Chiari Bites

I'm sorry that I've spent so much time lately avoiding my blog. I just really haven't had anything interesting to say. To be honest, I really haven't been much fun to be around!
I've spent the last few weeks watching all of Bobby's Chiari symptoms return....one by one until they are all back full force. The headaches bring him to his knees, the vertigo stops him in his tracks, the ringing in his ears has him gripping the sides of his head. He's even started passing out again. What worries me the most is his breathing and his heartrate though. His tachycardia and his chiari are connected because everytime his chiari symptoms return so does his rapid heart rate. Tachycardia is a symptom of Chiari, but Bobby also has ventricular tachycardia anyway. His heartrate is crazy enough without adding chiari symptoms to the mix. Friday he was standing in the kitchen talking to me one minute and the next minute he was silent. I looked up when I noticed that he had stopped talking-just in time to see him grab his chest and fall to the floor. He was pale and clammy. I kept shouting his name and asking him what was wrong but he didn't respond. I finally realized that I needed to call 911. Scared me AND the girls.
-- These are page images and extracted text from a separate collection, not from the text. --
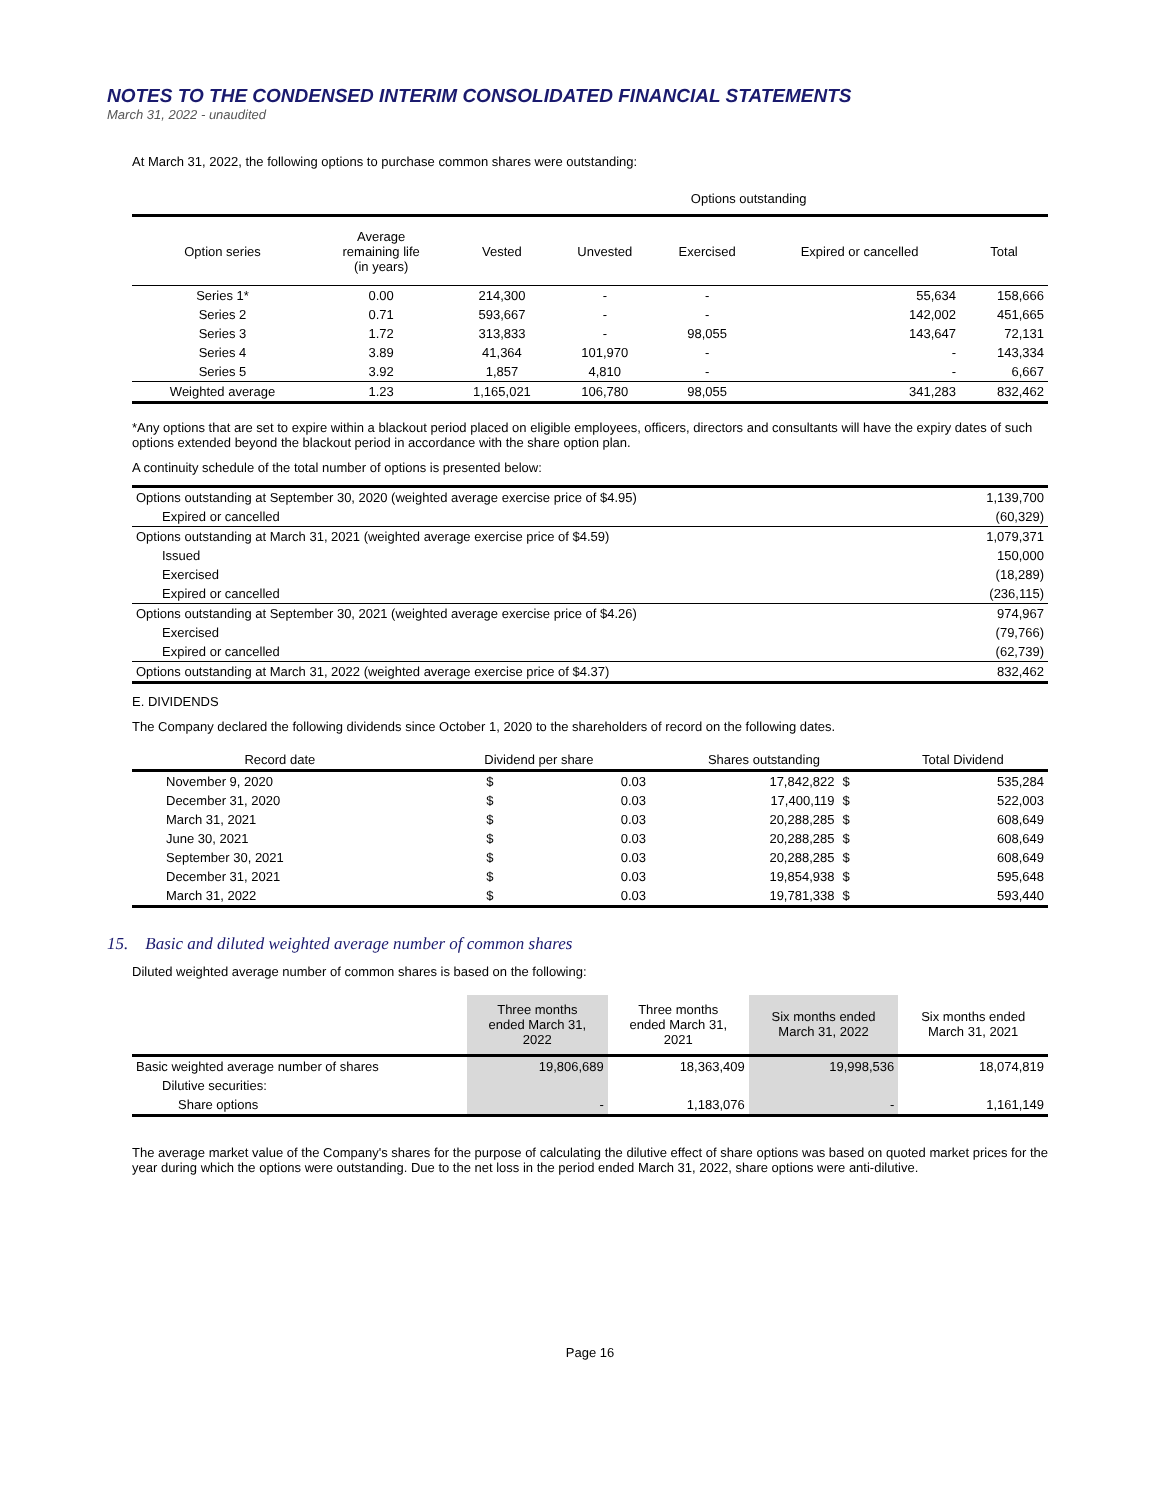NOTES TO THE CONDENSED INTERIM CONSOLIDATED FINANCIAL STATEMENTS
March 31, 2022 - unaudited
At March 31, 2022, the following options to purchase common shares were outstanding:
| | | Options outstanding | | | | |
| --- | --- | --- | --- | --- | --- | --- |
| Option series | Average remaining life (in years) | Vested | Unvested | Exercised | Expired or cancelled | Total |
| Series 1* | 0.00 | 214,300 | - | - | 55,634 | 158,666 |
| Series 2 | 0.71 | 593,667 | - | - | 142,002 | 451,665 |
| Series 3 | 1.72 | 313,833 | - | 98,055 | 143,647 | 72,131 |
| Series 4 | 3.89 | 41,364 | 101,970 | - | - | 143,334 |
| Series 5 | 3.92 | 1,857 | 4,810 | - | - | 6,667 |
| Weighted average | 1.23 | 1,165,021 | 106,780 | 98,055 | 341,283 | 832,462 |
*Any options that are set to expire within a blackout period placed on eligible employees, officers, directors and consultants will have the expiry dates of such options extended beyond the blackout period in accordance with the share option plan.
A continuity schedule of the total number of options is presented below:
| Options outstanding at September 30, 2020 (weighted average exercise price of $4.95) | 1,139,700 |
| Expired or cancelled | (60,329) |
| Options outstanding at March 31, 2021 (weighted average exercise price of $4.59) | 1,079,371 |
| Issued | 150,000 |
| Exercised | (18,289) |
| Expired or cancelled | (236,115) |
| Options outstanding at September 30, 2021 (weighted average exercise price of $4.26) | 974,967 |
| Exercised | (79,766) |
| Expired or cancelled | (62,739) |
| Options outstanding at March 31, 2022 (weighted average exercise price of $4.37) | 832,462 |
E. DIVIDENDS
The Company declared the following dividends since October 1, 2020 to the shareholders of record on the following dates.
| Record date | Dividend per share | | Shares outstanding | | Total Dividend |
| --- | --- | --- | --- | --- | --- |
| November 9, 2020 | $ | 0.03 | 17,842,822 | $ | 535,284 |
| December 31, 2020 | $ | 0.03 | 17,400,119 | $ | 522,003 |
| March 31, 2021 | $ | 0.03 | 20,288,285 | $ | 608,649 |
| June 30, 2021 | $ | 0.03 | 20,288,285 | $ | 608,649 |
| September 30, 2021 | $ | 0.03 | 20,288,285 | $ | 608,649 |
| December 31, 2021 | $ | 0.03 | 19,854,938 | $ | 595,648 |
| March 31, 2022 | $ | 0.03 | 19,781,338 | $ | 593,440 |
15. Basic and diluted weighted average number of common shares
Diluted weighted average number of common shares is based on the following:
| | Three months ended March 31, 2022 | Three months ended March 31, 2021 | Six months ended March 31, 2022 | Six months ended March 31, 2021 |
| --- | --- | --- | --- | --- |
| Basic weighted average number of shares | 19,806,689 | 18,363,409 | 19,998,536 | 18,074,819 |
| Dilutive securities: | | | | |
| Share options | - | 1,183,076 | - | 1,161,149 |
The average market value of the Company's shares for the purpose of calculating the dilutive effect of share options was based on quoted market prices for the year during which the options were outstanding. Due to the net loss in the period ended March 31, 2022, share options were anti-dilutive.
Page 16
We know that he's got an extremely elongated syrinx. It goes much further down his spine than it ever did before. We also know that before he had his surgery his oxygen was compromised because his brain stem was so compressed that it was cutting off a great deal of his oxygen supply. The most concerning for us after the decompression surgery was that the syrinx (from the syringomyelia) didn't fully drain like they expected it to. It has just continued to expand and elongate over time. He has way too much CSF. What we know now (after his most recent scans) is that the syrinx is going to need to be dealt with. He is also (most likely) going to need another decompression in the future.

I also know this.....we hate Chiari!